The 2010 report indicated a 28% decline in LPI as of 2007, due to a 60% decline in the tropics despite a 29% increase in the temperate/polar regions.

The 2012 report indicated a 28% decline in LPI as of 2008, due to a 60% decline in the tropics despite a 31% increase in the temperate/polar regions.
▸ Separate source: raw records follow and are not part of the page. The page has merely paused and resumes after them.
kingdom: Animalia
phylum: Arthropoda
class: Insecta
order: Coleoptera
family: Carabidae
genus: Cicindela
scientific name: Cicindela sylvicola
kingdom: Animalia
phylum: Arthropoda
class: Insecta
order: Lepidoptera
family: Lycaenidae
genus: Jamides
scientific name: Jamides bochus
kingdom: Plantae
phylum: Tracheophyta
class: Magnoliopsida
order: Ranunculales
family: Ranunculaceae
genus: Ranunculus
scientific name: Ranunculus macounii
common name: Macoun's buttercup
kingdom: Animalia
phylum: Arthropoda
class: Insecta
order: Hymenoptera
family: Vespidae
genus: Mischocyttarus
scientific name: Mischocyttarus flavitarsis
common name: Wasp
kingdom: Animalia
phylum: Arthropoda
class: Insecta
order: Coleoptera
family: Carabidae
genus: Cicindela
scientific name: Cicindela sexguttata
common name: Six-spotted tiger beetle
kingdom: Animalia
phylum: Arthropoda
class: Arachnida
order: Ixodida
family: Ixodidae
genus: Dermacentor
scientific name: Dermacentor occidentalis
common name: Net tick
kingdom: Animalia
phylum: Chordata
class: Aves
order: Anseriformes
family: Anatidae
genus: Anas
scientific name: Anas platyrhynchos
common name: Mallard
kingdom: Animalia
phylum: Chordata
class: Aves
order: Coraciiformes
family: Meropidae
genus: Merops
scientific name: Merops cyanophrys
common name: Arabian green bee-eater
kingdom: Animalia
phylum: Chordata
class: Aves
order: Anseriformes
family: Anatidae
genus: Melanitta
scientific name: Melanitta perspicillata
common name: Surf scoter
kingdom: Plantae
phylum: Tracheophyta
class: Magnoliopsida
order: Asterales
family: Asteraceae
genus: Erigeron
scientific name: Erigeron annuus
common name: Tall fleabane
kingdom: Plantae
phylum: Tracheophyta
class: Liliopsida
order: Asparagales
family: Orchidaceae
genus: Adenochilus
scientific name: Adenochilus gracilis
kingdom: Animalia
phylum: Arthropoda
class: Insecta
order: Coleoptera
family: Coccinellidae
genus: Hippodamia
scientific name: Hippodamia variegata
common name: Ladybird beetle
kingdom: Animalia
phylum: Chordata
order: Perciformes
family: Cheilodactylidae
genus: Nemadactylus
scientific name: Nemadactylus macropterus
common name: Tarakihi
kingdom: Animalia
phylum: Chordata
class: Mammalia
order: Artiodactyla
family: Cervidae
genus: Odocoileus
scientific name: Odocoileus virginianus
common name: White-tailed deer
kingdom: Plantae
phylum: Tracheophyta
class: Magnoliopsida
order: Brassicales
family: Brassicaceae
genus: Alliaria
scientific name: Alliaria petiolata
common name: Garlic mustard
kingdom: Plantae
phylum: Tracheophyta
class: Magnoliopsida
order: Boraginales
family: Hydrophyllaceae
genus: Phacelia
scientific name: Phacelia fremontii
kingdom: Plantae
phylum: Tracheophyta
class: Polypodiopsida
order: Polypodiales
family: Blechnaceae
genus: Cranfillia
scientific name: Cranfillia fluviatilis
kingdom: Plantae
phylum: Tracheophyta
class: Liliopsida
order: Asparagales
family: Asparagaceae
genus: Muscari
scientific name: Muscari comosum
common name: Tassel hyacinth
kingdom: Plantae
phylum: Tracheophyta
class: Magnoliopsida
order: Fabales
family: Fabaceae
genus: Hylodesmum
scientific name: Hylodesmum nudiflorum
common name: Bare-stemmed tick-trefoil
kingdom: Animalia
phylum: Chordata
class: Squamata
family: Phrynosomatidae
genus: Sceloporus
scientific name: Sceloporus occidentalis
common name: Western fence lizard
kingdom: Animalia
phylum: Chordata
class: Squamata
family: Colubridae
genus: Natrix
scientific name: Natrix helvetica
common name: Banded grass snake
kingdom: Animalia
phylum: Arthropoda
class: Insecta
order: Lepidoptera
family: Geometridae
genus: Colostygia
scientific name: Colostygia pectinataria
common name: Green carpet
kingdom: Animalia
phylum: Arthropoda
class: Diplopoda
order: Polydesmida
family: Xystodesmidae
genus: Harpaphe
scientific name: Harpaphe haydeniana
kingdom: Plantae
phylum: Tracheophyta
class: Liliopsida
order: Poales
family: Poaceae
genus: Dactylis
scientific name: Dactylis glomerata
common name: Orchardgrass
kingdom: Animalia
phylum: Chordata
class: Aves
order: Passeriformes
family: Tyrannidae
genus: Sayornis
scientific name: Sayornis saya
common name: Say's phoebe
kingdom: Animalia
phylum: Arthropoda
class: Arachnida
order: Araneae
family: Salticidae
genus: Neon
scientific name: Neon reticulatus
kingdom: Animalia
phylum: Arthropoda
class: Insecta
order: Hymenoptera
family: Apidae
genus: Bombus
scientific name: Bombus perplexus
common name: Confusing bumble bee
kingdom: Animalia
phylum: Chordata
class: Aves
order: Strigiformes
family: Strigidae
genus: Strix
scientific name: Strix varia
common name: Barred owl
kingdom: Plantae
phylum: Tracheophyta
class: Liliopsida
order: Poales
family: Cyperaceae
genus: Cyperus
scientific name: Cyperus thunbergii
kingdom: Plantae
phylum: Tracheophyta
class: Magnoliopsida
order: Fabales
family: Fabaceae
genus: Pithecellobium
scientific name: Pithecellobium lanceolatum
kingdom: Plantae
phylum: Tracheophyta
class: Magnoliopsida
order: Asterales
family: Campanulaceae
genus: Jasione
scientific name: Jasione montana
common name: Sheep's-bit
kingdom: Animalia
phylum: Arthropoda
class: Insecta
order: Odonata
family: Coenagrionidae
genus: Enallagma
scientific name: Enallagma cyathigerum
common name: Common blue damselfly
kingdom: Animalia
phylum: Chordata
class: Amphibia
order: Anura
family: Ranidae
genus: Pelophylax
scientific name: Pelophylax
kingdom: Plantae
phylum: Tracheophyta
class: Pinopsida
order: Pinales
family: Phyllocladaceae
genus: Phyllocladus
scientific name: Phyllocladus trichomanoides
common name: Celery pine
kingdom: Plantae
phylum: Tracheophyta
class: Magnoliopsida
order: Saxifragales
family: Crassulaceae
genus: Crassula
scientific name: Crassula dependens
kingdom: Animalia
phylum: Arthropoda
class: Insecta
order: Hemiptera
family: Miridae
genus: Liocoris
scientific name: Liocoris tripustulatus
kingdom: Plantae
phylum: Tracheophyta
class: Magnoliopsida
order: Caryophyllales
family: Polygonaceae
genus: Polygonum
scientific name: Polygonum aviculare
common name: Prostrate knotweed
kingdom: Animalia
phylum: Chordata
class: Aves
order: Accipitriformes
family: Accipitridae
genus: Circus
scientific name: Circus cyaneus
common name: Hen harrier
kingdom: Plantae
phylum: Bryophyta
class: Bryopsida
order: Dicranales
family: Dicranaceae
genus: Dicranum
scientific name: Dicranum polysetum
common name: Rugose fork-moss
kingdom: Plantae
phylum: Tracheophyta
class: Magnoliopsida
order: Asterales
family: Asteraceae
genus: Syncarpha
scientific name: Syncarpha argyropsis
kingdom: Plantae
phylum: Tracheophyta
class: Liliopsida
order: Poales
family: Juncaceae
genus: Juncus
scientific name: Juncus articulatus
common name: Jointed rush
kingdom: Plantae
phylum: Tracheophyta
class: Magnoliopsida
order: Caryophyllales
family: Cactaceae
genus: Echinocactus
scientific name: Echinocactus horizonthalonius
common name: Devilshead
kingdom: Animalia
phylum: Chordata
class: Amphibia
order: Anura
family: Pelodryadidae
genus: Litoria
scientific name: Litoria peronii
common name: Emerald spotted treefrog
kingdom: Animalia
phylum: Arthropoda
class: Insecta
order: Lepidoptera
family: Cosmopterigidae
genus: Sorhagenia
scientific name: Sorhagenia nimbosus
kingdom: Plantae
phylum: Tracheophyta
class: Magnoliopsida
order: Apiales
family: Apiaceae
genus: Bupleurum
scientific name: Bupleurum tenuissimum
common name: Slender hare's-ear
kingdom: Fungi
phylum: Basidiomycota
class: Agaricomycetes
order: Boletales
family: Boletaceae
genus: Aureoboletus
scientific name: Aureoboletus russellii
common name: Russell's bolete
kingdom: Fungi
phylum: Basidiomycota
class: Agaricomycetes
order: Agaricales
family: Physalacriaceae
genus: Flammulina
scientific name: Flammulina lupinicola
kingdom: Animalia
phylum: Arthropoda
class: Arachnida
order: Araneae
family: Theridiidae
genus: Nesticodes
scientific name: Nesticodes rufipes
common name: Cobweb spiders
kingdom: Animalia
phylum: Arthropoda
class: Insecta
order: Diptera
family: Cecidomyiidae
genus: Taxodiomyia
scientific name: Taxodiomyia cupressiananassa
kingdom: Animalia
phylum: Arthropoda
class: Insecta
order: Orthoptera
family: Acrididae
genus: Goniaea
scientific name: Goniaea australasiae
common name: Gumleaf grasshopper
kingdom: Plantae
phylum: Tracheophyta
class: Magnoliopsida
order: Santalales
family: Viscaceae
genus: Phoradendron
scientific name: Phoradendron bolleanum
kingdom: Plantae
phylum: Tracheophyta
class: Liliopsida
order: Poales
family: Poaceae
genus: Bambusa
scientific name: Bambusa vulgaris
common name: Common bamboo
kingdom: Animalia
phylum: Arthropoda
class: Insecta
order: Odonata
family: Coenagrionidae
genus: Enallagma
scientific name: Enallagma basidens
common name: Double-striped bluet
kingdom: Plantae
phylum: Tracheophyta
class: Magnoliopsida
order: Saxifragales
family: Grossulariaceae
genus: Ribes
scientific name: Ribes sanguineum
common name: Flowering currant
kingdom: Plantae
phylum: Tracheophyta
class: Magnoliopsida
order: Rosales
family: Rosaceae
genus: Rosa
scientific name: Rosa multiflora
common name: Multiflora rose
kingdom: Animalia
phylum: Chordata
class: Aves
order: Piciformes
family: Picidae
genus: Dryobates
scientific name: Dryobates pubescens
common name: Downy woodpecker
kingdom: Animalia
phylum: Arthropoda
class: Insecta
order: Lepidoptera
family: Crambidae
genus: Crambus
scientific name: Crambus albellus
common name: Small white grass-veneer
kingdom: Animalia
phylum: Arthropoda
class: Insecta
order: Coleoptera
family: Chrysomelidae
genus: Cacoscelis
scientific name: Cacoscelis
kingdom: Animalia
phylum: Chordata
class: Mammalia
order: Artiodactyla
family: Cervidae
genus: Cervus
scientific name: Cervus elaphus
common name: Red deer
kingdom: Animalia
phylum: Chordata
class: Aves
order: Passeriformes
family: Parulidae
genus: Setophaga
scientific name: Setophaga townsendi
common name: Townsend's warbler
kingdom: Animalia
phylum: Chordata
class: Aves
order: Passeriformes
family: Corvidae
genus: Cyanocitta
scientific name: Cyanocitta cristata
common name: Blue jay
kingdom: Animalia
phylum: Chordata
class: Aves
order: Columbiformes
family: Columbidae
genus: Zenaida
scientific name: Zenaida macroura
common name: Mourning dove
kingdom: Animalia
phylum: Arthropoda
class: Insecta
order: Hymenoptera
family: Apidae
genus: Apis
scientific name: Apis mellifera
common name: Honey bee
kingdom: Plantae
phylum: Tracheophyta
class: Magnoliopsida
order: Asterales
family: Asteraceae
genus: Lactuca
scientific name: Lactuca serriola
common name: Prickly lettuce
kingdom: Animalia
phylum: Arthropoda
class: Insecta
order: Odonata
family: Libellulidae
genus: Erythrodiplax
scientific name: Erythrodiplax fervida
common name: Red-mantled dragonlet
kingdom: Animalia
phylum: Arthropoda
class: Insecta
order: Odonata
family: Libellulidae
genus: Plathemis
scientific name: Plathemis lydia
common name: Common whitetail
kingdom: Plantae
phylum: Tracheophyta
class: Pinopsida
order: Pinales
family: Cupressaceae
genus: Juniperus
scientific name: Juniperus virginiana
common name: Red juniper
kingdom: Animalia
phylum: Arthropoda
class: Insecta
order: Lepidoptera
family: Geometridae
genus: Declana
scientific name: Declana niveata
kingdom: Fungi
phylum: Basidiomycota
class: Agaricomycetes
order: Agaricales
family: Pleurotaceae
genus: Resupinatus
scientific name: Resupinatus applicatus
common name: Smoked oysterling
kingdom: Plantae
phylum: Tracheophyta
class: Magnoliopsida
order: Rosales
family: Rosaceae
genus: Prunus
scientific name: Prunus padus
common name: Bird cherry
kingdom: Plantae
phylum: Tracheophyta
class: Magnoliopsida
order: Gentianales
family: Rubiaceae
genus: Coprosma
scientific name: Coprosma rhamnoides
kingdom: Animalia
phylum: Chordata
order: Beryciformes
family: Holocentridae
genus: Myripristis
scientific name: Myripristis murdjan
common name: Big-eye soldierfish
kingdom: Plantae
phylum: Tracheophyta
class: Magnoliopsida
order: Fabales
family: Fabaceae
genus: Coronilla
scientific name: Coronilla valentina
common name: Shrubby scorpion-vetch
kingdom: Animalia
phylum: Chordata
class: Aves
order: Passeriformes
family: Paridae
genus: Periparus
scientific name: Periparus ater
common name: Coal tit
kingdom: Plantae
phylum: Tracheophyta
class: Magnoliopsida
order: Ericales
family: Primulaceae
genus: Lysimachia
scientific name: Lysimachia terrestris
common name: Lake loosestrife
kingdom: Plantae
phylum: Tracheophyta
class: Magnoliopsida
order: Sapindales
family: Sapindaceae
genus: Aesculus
The 2014 report indicated a 52% decline in LPI as of 2010, a significant change from prior publications due to changes in methodology to better reflect the relative sizes of species groups across biomes, and this time showed declines in both tropical (-56%) and temperate (-36%) populations.

The 2016 report indicated a 58% decline in LPI as of 2012 and predicted a decline of 67% by 2020.

The 2018 report indicated a 60% decline in LPI as of 2014.

The 2020 report indicated a 68% decline in LPI as of 2016.

The 2022 report indicated a 69% decline in LPI as of 2018, its most comprehensive assessment to date.

The 2024 report indicated a 73% decline in LPI as of 2020, exceeding the prediction made in the 2016 report. The report is based on almost 35,000 populations of 5,495 species.